VORLIEGENDER TEXT:
┌────────

APA/dpa/Julian Stratenschulte

Todeszahl verdreifacht

Hitzewelle in Europa: 2.300 Tote in 10 Tagen

Heute, 08:59 · Lesedauer 5 min

Bei der extremen Hitzewelle von Ende Juni bis Anfang Juli hat der Klimawandel die Zahl der Todesopfer in europäischen Großstädten einer Studie zufolge etwa verdreifacht. 2.300 Tote in nur zehn Tagen meldet ein internationales Forscherteam.

Dreimal so viele Todesfälle durch Hitze in Europa verzeichnet ein internationales Forscherteam heuer. Das berichtet das Team nach einer Analyse der Entwicklung in zwölf Großstädten im Zeitraum vom 23. Juni bis 2. Juli. In jenen Tagen kletterten die Temperaturen in vielen Städten auf Extremwerte von teils deutlich über 40 Grad Celsius.

└────────

AUFGABE: Schreib den Bericht über die Hitzewelle in Europa im Anschluss an seinen letzten Satz weiter. Die Zeilen stammen aus einer anderen Quelle als der Bericht.

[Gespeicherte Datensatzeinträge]
┌────────

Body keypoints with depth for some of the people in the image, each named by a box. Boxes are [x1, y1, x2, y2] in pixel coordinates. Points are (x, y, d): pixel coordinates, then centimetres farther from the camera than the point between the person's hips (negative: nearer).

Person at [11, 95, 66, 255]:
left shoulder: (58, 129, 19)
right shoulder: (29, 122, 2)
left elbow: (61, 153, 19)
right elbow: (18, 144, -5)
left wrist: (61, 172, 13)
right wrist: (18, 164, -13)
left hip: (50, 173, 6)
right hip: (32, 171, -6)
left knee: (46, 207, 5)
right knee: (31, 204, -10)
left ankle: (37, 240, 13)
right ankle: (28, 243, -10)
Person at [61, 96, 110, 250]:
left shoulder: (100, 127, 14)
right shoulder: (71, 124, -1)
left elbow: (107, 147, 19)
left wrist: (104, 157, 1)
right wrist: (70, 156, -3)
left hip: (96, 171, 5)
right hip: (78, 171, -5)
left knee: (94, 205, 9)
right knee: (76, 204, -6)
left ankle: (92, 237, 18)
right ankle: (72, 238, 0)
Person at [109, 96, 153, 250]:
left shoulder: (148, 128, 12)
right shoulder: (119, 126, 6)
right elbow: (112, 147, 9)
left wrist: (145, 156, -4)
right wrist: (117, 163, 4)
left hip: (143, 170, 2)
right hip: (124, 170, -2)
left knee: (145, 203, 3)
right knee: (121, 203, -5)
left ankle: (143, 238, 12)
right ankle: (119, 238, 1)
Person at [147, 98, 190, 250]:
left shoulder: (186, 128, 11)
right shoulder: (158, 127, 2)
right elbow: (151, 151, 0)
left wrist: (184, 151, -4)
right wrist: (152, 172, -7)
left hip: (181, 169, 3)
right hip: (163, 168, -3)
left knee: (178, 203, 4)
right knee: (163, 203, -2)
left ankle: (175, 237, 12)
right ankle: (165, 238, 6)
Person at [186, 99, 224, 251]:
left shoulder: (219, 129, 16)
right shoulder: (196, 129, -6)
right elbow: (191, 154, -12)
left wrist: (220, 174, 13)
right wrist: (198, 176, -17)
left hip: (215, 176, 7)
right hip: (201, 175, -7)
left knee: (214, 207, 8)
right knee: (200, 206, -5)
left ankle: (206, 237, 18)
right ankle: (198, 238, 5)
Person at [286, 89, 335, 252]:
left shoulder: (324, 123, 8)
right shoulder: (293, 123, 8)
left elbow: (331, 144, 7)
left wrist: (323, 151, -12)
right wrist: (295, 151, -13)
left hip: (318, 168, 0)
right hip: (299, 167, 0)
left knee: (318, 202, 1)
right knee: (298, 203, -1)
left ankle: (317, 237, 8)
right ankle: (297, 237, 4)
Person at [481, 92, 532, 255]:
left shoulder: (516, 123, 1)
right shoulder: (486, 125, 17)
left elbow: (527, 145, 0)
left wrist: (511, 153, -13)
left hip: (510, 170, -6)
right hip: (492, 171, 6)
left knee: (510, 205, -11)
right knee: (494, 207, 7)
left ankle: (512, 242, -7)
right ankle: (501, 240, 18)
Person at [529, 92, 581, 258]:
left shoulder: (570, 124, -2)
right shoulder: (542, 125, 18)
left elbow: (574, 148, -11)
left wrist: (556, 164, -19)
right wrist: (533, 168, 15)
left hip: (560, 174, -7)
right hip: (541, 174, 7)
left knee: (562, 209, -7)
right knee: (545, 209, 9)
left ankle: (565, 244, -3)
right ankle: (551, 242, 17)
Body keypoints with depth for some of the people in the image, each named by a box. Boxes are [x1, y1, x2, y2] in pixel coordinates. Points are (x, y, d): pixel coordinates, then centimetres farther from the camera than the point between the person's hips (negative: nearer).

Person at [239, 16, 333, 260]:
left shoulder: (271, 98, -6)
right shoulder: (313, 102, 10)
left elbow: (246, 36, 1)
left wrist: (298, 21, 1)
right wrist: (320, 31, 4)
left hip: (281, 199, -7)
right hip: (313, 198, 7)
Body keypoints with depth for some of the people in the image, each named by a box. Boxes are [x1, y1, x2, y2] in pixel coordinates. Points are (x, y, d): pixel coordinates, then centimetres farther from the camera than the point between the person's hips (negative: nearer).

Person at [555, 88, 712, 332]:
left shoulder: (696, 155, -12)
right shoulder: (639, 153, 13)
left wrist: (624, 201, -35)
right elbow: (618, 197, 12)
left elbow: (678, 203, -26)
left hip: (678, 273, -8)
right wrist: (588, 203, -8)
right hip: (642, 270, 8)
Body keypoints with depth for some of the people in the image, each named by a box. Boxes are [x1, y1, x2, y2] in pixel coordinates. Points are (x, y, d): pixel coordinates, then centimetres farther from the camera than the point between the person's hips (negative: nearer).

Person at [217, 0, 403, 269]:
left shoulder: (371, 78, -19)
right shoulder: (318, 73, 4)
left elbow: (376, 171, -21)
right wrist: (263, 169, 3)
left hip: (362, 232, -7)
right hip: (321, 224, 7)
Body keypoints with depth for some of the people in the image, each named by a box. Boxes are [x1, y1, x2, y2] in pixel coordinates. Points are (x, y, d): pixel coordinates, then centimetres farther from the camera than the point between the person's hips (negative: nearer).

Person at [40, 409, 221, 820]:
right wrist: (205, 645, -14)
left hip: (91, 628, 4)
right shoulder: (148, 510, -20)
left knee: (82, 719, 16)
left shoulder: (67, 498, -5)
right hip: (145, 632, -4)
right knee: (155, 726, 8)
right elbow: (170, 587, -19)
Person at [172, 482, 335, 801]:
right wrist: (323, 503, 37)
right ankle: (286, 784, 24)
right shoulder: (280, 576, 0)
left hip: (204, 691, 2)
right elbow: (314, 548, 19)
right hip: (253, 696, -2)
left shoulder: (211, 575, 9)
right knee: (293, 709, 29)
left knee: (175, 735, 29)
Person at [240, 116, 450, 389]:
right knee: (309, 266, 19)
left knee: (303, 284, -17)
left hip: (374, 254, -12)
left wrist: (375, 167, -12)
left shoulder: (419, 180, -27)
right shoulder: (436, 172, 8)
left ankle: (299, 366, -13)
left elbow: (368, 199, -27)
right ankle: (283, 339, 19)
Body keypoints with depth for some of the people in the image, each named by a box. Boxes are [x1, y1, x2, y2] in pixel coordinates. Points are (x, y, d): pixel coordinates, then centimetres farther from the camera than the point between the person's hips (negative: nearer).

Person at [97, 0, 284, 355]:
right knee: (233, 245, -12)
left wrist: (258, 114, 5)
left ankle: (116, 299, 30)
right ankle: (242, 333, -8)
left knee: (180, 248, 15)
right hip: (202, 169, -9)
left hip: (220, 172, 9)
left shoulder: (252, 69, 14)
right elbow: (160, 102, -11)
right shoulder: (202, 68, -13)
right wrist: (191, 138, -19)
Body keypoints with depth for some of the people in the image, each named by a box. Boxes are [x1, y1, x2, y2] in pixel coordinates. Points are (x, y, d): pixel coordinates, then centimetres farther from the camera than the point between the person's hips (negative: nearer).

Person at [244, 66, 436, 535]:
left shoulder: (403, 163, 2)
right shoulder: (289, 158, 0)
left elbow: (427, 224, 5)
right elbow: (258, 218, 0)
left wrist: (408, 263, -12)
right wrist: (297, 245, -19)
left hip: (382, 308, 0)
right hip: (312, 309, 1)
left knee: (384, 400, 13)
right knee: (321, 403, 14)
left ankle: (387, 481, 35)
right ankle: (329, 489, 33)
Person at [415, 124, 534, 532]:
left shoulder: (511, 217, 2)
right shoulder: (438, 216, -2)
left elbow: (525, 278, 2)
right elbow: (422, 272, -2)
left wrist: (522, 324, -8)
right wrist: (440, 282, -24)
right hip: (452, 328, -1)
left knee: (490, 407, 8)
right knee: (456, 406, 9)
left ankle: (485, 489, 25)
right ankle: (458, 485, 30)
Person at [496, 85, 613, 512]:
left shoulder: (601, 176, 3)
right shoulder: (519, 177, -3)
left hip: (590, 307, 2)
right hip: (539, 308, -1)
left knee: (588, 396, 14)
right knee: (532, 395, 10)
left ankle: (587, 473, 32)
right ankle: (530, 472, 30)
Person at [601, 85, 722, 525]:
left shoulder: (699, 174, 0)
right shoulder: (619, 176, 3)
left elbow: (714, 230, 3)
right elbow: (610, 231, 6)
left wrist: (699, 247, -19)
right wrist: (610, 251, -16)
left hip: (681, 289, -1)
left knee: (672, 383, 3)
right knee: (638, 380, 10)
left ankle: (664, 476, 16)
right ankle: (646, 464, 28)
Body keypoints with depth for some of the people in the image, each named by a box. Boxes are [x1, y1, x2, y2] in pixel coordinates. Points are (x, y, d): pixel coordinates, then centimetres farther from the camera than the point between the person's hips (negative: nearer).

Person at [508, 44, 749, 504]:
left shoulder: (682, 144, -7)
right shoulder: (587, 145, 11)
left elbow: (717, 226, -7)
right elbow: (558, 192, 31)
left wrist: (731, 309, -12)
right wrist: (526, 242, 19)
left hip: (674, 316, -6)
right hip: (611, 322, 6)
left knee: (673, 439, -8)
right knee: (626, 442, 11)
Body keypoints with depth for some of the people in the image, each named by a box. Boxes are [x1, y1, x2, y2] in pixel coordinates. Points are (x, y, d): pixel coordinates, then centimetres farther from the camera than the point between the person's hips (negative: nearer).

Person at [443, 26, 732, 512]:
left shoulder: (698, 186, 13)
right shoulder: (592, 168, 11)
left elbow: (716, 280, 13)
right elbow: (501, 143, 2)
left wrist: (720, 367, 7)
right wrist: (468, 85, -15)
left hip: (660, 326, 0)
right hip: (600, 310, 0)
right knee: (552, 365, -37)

└────────

ERWARTETE AUSGABE:
Grund die gestiegene Zahl der Todesopfer ist der menschengemachte Klimawandel. Dieser sei für zwei Drittel der insgesamt rund 2.300 Hitzetoten innerhalb von nur zehn Tagen verantwortlich.

Die tödlichsten Hitzestädte Europas waren demnach:

  • Mailand - 317 zusätzliche Todesfälle
  • Barcelona - 286 zusätzliche Todesfälle
  • Paris - 235 zusätzliche Todesfälle
  • London - 171 zusätzliche Todesfälle
  • Madrid - 108 zusätzliche Todesfälle
  • Athen - 96 zusätzliche Todesfälle
  • Budapest - 47 zusätzliche Todesfälle
  • Zagreb - 31 zusätzliche Todesfälle
  • Frankfurt - 21 zusätzliche Todesfälle
  • Lissabon - 21 zusätzliche Todesfälle
  • Sassari - 6 zusätzliche Todesfälle

Das Forschungsteam aus Großbritannien, Dänemark, den Niederlanden und der Schweiz schätzt die Zahl der hitzebedingten Todesfälle in den zwölf Großstädten für den Zehn-Tage-Zeitraum auf insgesamt 2.300. Etwa zwei Drittel davon, rund 1.500, gehen demnach auf das Konto des Klimawandels.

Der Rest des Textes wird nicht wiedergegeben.